(PCM) Bacteria such as Listeria, Salmonella and E. Coli may be lurking on your fruits and vegetables, whether they are organically grown or conventionally grown, covered in a thick or thin skin, and believe it or not: even if they are pre-washed and ready-to-eat.
When it comes to preparing produce to eat, there are a few guidelines you should follow. The FDA recommends:
1. When preparing any fresh produce, begin with clean hands. Wash your hands for at least 20 seconds with soap and warm water before and after preparation.
2. Wash all produce thoroughly under running water before eating, cutting or cooking. This includes produce grown conventionally or organically at home, or purchased from a grocery store or farmer’s market. Washing fruits and vegetables with soap or detergent or using commercial produce washes is not recommended.

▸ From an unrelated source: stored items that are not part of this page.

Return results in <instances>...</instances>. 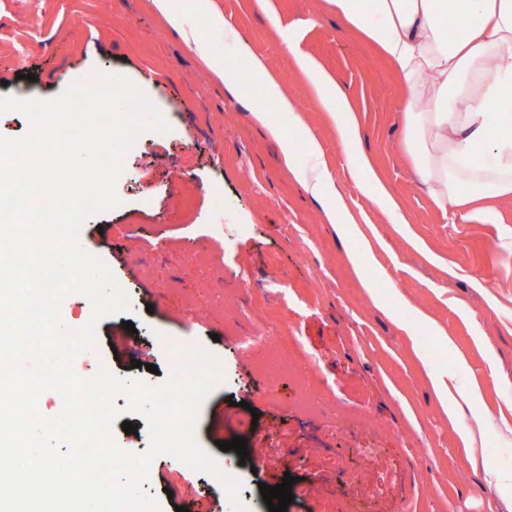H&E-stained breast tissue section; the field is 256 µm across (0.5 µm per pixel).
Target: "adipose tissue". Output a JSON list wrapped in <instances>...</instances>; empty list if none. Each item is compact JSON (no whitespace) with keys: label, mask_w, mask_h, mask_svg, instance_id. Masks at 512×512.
I'll return each instance as SVG.
<instances>
[{"label":"adipose tissue","mask_w":512,"mask_h":512,"mask_svg":"<svg viewBox=\"0 0 512 512\" xmlns=\"http://www.w3.org/2000/svg\"><path fill=\"white\" fill-rule=\"evenodd\" d=\"M186 43L194 45L211 69L227 83L231 69L214 48L187 28L176 0H152ZM337 15L361 28L377 42L402 73L411 92L403 114L405 143L414 152L428 193L446 209L450 223L462 224L484 215L482 201L512 196V111L503 108L500 93L512 86V0H331ZM460 21L456 34L444 26ZM435 85H428V76ZM266 104L254 116L278 143L285 159L297 144L313 156L322 149L316 135L300 120L296 108L275 81L265 88ZM326 107L335 113L344 154L356 161L363 184L372 186L377 203L393 200L387 188L362 161L352 135L357 121L344 92ZM290 127L293 138L282 134Z\"/></svg>","instance_id":"adipose-tissue-1"}]
</instances>
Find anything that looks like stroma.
Wrapping results in <instances>:
<instances>
[{"mask_svg": "<svg viewBox=\"0 0 512 512\" xmlns=\"http://www.w3.org/2000/svg\"><path fill=\"white\" fill-rule=\"evenodd\" d=\"M226 65L259 57L315 131L293 161L253 115L265 76L218 80L151 0H0V95L48 99L94 72L123 76L162 113L123 158L117 207L78 244L128 297L73 362L146 383L199 345L224 378L199 407L195 439L220 472L152 460L159 512L201 502L248 512L260 484L296 479L287 512H512V197L492 219L449 223L420 185L394 65L329 0H211ZM314 59L345 91L353 134L398 207L373 201L344 157L336 118L296 66ZM328 171L344 204L312 196L292 166ZM136 332L128 334L124 322ZM282 337L254 354L263 331ZM157 373H150L148 365ZM320 411L301 405L304 387ZM242 437L250 461L218 444ZM377 444L378 456L363 446Z\"/></svg>", "mask_w": 512, "mask_h": 512, "instance_id": "35a3bbf8", "label": "stroma"}]
</instances>
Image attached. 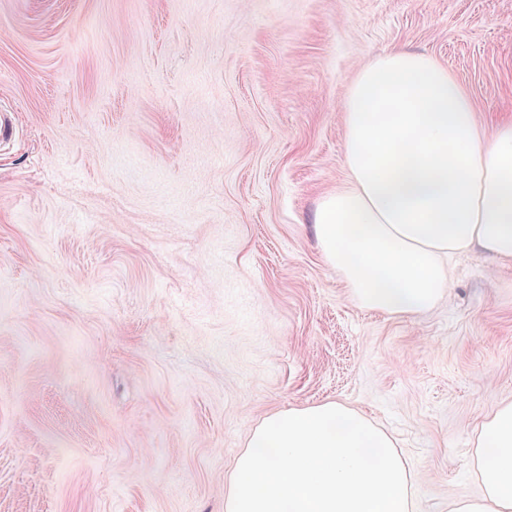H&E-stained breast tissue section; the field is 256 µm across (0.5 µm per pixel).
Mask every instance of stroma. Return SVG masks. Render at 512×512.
<instances>
[{"label":"stroma","instance_id":"1","mask_svg":"<svg viewBox=\"0 0 512 512\" xmlns=\"http://www.w3.org/2000/svg\"><path fill=\"white\" fill-rule=\"evenodd\" d=\"M395 48L512 122V0H0V512H224L248 432L325 401L421 469L415 512L478 494L512 265L384 315L315 239Z\"/></svg>","mask_w":512,"mask_h":512}]
</instances>
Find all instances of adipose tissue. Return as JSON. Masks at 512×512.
Segmentation results:
<instances>
[{
	"instance_id": "1",
	"label": "adipose tissue",
	"mask_w": 512,
	"mask_h": 512,
	"mask_svg": "<svg viewBox=\"0 0 512 512\" xmlns=\"http://www.w3.org/2000/svg\"><path fill=\"white\" fill-rule=\"evenodd\" d=\"M346 185L314 213L321 254L363 309L417 315L449 286V257L512 263V122L486 134L469 96L431 57L393 49L360 70L345 102ZM482 494L448 512H512V403L479 426ZM417 474L362 412L290 407L253 427L224 512H413Z\"/></svg>"
}]
</instances>
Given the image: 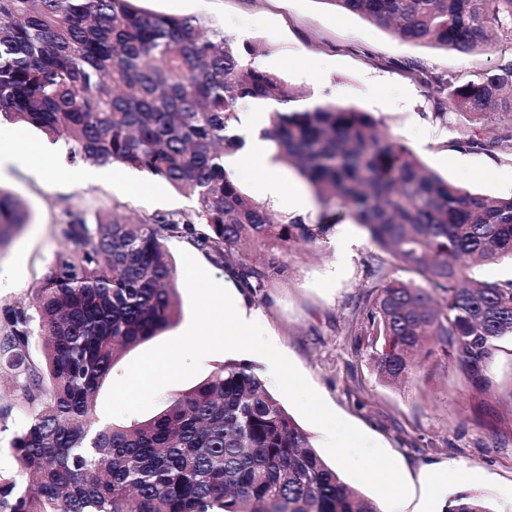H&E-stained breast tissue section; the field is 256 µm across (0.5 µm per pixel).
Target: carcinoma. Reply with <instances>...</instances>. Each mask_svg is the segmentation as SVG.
Here are the masks:
<instances>
[{
  "label": "carcinoma",
  "instance_id": "obj_1",
  "mask_svg": "<svg viewBox=\"0 0 512 512\" xmlns=\"http://www.w3.org/2000/svg\"><path fill=\"white\" fill-rule=\"evenodd\" d=\"M139 0H0V119L64 140L68 158L167 182L194 206L129 223L64 212L73 249L55 256L30 308L10 310L0 360L19 380L27 420L14 433L17 475L0 476V512H378L317 454L251 364L226 360L154 417L102 425L97 390L118 358L177 316L168 240L187 241L254 295L267 252L322 241L349 219L375 256L355 310L357 341L396 384L421 352L451 354L478 381L512 337V279L478 281L464 259H512V197L472 194L439 177L374 116L255 66L253 48L196 17L148 13ZM409 43L493 65L445 75L401 68L438 93L435 115L474 121L468 146L512 158V0H326ZM271 105L262 135L326 206L279 219L224 165L245 143L239 114ZM28 221L0 186V245ZM415 274L394 276L395 264ZM43 358L30 359L32 336ZM445 512H489L459 494Z\"/></svg>",
  "mask_w": 512,
  "mask_h": 512
}]
</instances>
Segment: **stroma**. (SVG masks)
<instances>
[{
	"instance_id": "obj_1",
	"label": "stroma",
	"mask_w": 512,
	"mask_h": 512,
	"mask_svg": "<svg viewBox=\"0 0 512 512\" xmlns=\"http://www.w3.org/2000/svg\"><path fill=\"white\" fill-rule=\"evenodd\" d=\"M160 14L194 16L221 27L237 43L256 48V65L278 74L317 100H339L373 113L433 172L489 198L512 196V159L464 145L468 118L435 115L433 89L407 77V60L428 69L461 73L487 66L494 54L469 58L434 46L404 43L366 19L336 12L326 0H144ZM24 135L48 145L57 160L51 178L36 176L28 162L0 177L29 213L0 245V332L10 309L27 302L55 256L67 250L60 220L65 210L88 217L119 212L137 219L191 209L190 199L165 181L117 167L115 177L78 184L61 145L47 144L36 129ZM377 252L367 232L352 221L336 225L323 242L292 248L281 257L264 295L248 297L261 326L310 385L342 419L360 429L396 461L410 499L427 494L424 476L457 461L473 479L460 491L486 501L491 512H512V340L505 338L487 363L488 387H473L459 363L444 355L421 360L401 385L383 383L372 351L357 344L351 318ZM0 473L13 472L14 430L26 419L10 372L0 365Z\"/></svg>"
}]
</instances>
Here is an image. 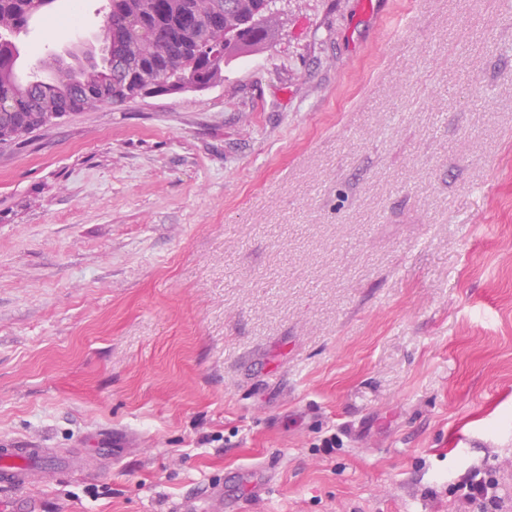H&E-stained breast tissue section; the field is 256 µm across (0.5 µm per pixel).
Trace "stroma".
Returning <instances> with one entry per match:
<instances>
[{"label": "stroma", "mask_w": 512, "mask_h": 512, "mask_svg": "<svg viewBox=\"0 0 512 512\" xmlns=\"http://www.w3.org/2000/svg\"><path fill=\"white\" fill-rule=\"evenodd\" d=\"M101 4L55 0L19 74L101 50ZM3 438L50 450L36 512H482L475 470L512 512L501 0H290L223 84L0 147ZM457 491L462 492L460 496L468 503L479 500L483 512H497L500 509L495 482L482 477L478 470L473 471L468 481L458 486ZM184 510L194 512H224V510L234 511L236 508L235 504L230 506L229 502H225L224 491L221 489L211 491L201 500L187 504Z\"/></svg>", "instance_id": "obj_1"}]
</instances>
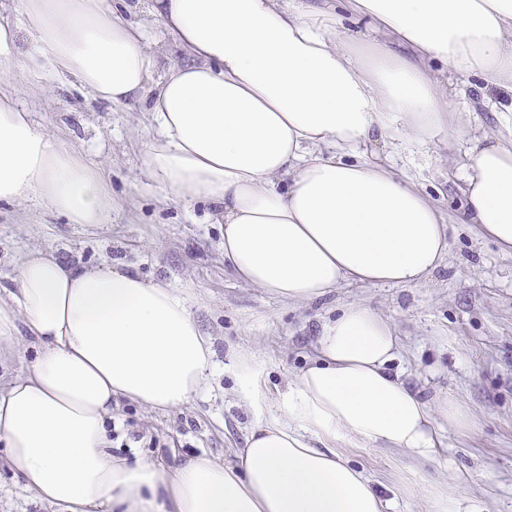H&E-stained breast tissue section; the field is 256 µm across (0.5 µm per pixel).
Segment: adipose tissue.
I'll return each instance as SVG.
<instances>
[{
	"label": "adipose tissue",
	"mask_w": 512,
	"mask_h": 512,
	"mask_svg": "<svg viewBox=\"0 0 512 512\" xmlns=\"http://www.w3.org/2000/svg\"><path fill=\"white\" fill-rule=\"evenodd\" d=\"M342 2L369 37L342 35L328 0H146L186 56L158 78L124 0H10L0 73L144 102L146 175L170 198L216 205L224 264L247 284L293 303L345 283L414 286L443 265L448 225L377 154L469 137L436 64L512 94V0ZM24 34L37 51L25 66ZM490 110L497 132L465 153L462 221L512 249V101ZM33 196L72 224L112 217L99 169L0 93V203ZM16 283L0 340L23 329L36 352L0 387V470L56 512H387L336 440L429 461L444 428L471 423L457 399H424L391 371L392 325L354 302L323 321L277 414L235 461L128 459L112 452L119 399L174 409L206 387L215 351L191 294L40 253L19 261Z\"/></svg>",
	"instance_id": "obj_1"
}]
</instances>
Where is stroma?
Segmentation results:
<instances>
[{
    "label": "stroma",
    "mask_w": 512,
    "mask_h": 512,
    "mask_svg": "<svg viewBox=\"0 0 512 512\" xmlns=\"http://www.w3.org/2000/svg\"><path fill=\"white\" fill-rule=\"evenodd\" d=\"M130 18L143 25L158 58L156 75L181 60L180 50L138 0ZM455 111L465 113L474 135L495 132L473 77L442 71ZM0 90L23 103L41 127L64 146L102 169L112 187V221L71 224L33 197L0 205V291L16 285L25 254L40 252L80 267H115L187 289L192 311L210 336L217 367L205 390L188 404L151 410L130 400L113 412L114 452L158 462L206 453L221 462L262 417L276 414L277 400L314 351L322 322L339 305L360 301L382 314L401 345L391 369L433 396L445 391L468 409L473 425L443 435V452L420 461L354 439L336 449L365 471L393 512H436L430 493L456 463L464 481L456 488L464 505L481 512H512V251L459 221L461 196L451 175L465 145L411 146L390 156L394 170L421 188L447 215L448 257L422 283L409 287L342 285L329 299L292 304L239 280L224 268V227L205 201L165 198L143 171L151 137L141 106L113 107L74 86L45 92L29 86L21 68ZM252 357V376L265 392L261 410L242 394V373L230 352Z\"/></svg>",
    "instance_id": "obj_1"
}]
</instances>
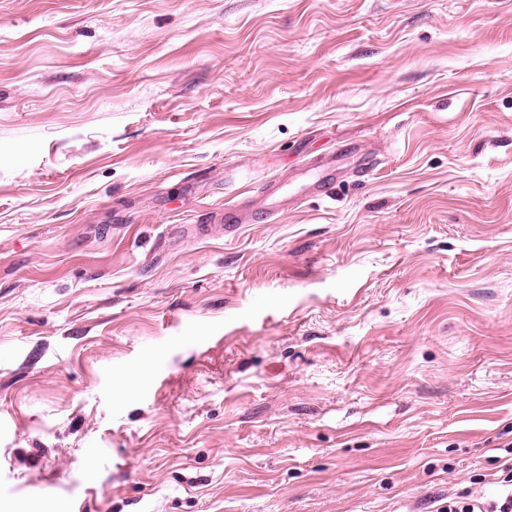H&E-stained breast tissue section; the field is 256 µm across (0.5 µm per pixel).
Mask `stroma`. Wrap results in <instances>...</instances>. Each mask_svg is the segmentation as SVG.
<instances>
[{"mask_svg":"<svg viewBox=\"0 0 512 512\" xmlns=\"http://www.w3.org/2000/svg\"><path fill=\"white\" fill-rule=\"evenodd\" d=\"M509 447L512 0H0V512H436Z\"/></svg>","mask_w":512,"mask_h":512,"instance_id":"1","label":"stroma"}]
</instances>
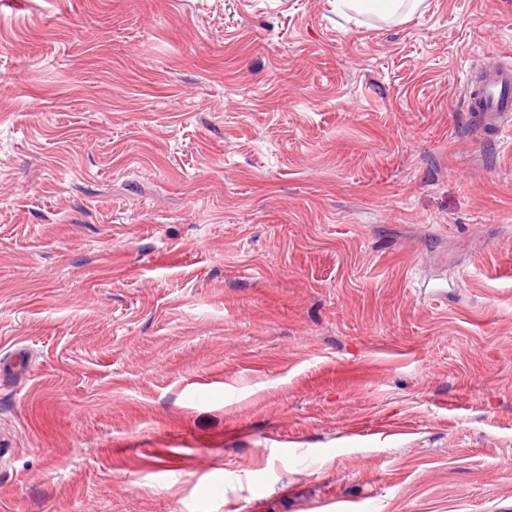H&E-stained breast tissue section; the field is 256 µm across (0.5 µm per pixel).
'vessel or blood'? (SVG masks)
I'll list each match as a JSON object with an SVG mask.
<instances>
[{
	"instance_id": "1",
	"label": "vessel or blood",
	"mask_w": 512,
	"mask_h": 512,
	"mask_svg": "<svg viewBox=\"0 0 512 512\" xmlns=\"http://www.w3.org/2000/svg\"><path fill=\"white\" fill-rule=\"evenodd\" d=\"M463 100L482 127L504 130L512 121V57L490 54L477 61L465 76Z\"/></svg>"
}]
</instances>
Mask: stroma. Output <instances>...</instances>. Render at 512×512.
Wrapping results in <instances>:
<instances>
[{
	"mask_svg": "<svg viewBox=\"0 0 512 512\" xmlns=\"http://www.w3.org/2000/svg\"><path fill=\"white\" fill-rule=\"evenodd\" d=\"M512 0H0V512H512ZM423 3L424 0H336V7L359 15L402 16L408 19ZM463 100L467 112H478L481 126L492 134L506 128L512 117V59L489 54L466 73Z\"/></svg>",
	"mask_w": 512,
	"mask_h": 512,
	"instance_id": "obj_1",
	"label": "stroma"
}]
</instances>
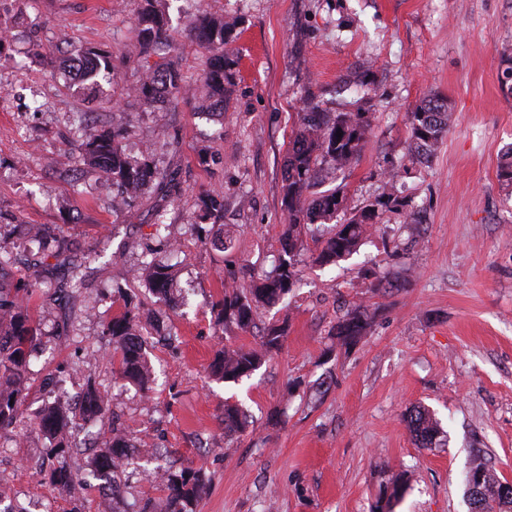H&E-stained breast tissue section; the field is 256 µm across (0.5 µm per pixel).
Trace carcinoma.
<instances>
[{
  "label": "carcinoma",
  "instance_id": "cac0c4a2",
  "mask_svg": "<svg viewBox=\"0 0 512 512\" xmlns=\"http://www.w3.org/2000/svg\"><path fill=\"white\" fill-rule=\"evenodd\" d=\"M138 17L137 43L144 54V74L130 89L144 105L175 106L187 89L185 77L168 56L167 18L160 0H143ZM235 22L222 17L201 14L187 24V30L208 51V65L200 110L211 115L224 112L234 80L235 61L224 52ZM68 76L91 97L102 92L103 84L114 82L115 65L111 55L102 49L86 48L71 58ZM298 128L289 142L282 178V206L287 224L280 239V248L270 270L250 275L242 287L235 283L224 285V295L211 303L216 313V325L228 332H243L254 327L266 309L286 303L288 294L298 287L301 275L299 264L307 250L306 239L316 245L313 262L324 265L335 263L355 253L363 238L373 227L372 220L378 208H403L407 201L398 195L400 170L393 168L385 176L382 192L375 201L364 205L344 222L336 223V213L346 201L345 186L314 193L312 189L326 179L338 175L356 164L362 155L371 118L366 112H327L320 104L304 103L298 113ZM450 113L448 105L439 98L426 97L408 113V152L411 161L427 163L434 156L448 133ZM342 136H337V133ZM125 130L104 126L76 130L83 165L101 174V179L112 188V207L122 210L135 203L150 188L153 181L169 196L178 191L175 173L164 167L162 149L146 146L136 154L123 146ZM201 219L220 221L224 218V200L215 192L201 195ZM22 239L30 252L29 265L38 269L48 258L58 266H72L65 237L59 231L44 227L24 226ZM177 265L152 256L141 262L139 272L146 287L168 307L176 311L182 299L176 288ZM53 297L45 281L23 283L14 291L0 285V431L28 426L24 404L31 391L30 359L42 344V331L37 321L28 314V305L34 290ZM143 312L130 302L124 311L103 324L105 346L111 348L112 363L119 378L131 382L144 393L152 390L153 369L146 354L148 337L142 332ZM372 317L360 305H353L338 318L329 333L331 346L349 349L360 343L371 327ZM288 334L287 322L264 326L255 347L245 348L225 337L210 364L212 376L226 382L247 378L264 363L278 354ZM109 405L100 391L88 386L80 410L73 409L66 400L47 403L35 419L37 430L48 441L50 456L59 465L50 475L52 490L64 494L72 485L75 471L70 463L74 448L71 432L85 418L105 415ZM406 422L420 447L427 448L439 433L438 422L418 406L405 415ZM224 435L246 432L252 422L236 404L224 403L222 413ZM130 442L117 428L112 438L102 447L92 450L88 467L100 478L106 479L112 498L122 495L126 487L124 473L131 465ZM482 474L480 496L472 499V512H502L512 507V488L505 489L496 474L479 463L470 468ZM161 490L165 493V512H199V505L209 484L203 469L169 466L156 471Z\"/></svg>",
  "mask_w": 512,
  "mask_h": 512
}]
</instances>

Instead, add a little bit of lemon to a rinse to more thoroughly sanitize it.
3. Even if you plan to peel the produce before eating, it is still important to wash it first so dirt and bacteria aren’t transferred from the knife onto the fruit or vegetable.
4. Scrub firm produce, such as melons and cucumbers, with a clean produce brush.
5. Dry produce with a clean cloth towel or paper towel to further reduce bacteria that may be present.
What about pre-washed produce? Well, that’s your call. The FDA says you don’t have to wash ready-to-eat lettuce, carrots, or other produce again, stating: “If the package indicates that the contents are pre-washed and ready-to-eat, you can use the produce without further washing.”
But can you trust this label? According to Health, there have been six separate recalls of bagged lettuce since April. Most of the recent recalls have been due to contamination with listeria, a type of bacteria ubiquitous in the environment that actually thrives in the colder temperatures in your fridge. “It reproduces and increases in colony count,” Dr. Philip Tierno, director of clinical microbiology and immunology at the NYU Langone Medical Center in New York tells Health. If listeria has been thriving in your refrigerator, both a head or bag of lettuce may provide enough pathogens to cross a nasty threshold, experts say.
Tierno recommends buying pre-washed over loose lettuce, and washing it again at home. Bagged pre-washed lettuce likely has fewer bacteria than loose lettuce, as it usually is triple washed (one cycle with chlorine) and customers haven’t been touching and feeling it all day. However, while the triple-washing process usually kills about 90 percent of potential organisms, that can still leave a lot behind, he adds.
Bottom line: pre-washed is cleaner and than regular. However, you may want to consider washing that, too, just to be on the safe side.
Remember: You can’t see bacteria or chemicals. No matter how clean or perfect that apple may look, it should always be washed. And NEVER put produce in the sink – or anything else you plan on eating or eating off of, for the matter. The sink and drain contain millions of bacteria per square inch, which makes your sink the dirtiest place in your house (yes, dirtier than your toilet). Always thoroughly clean anything you place in the sink with warm water and soap.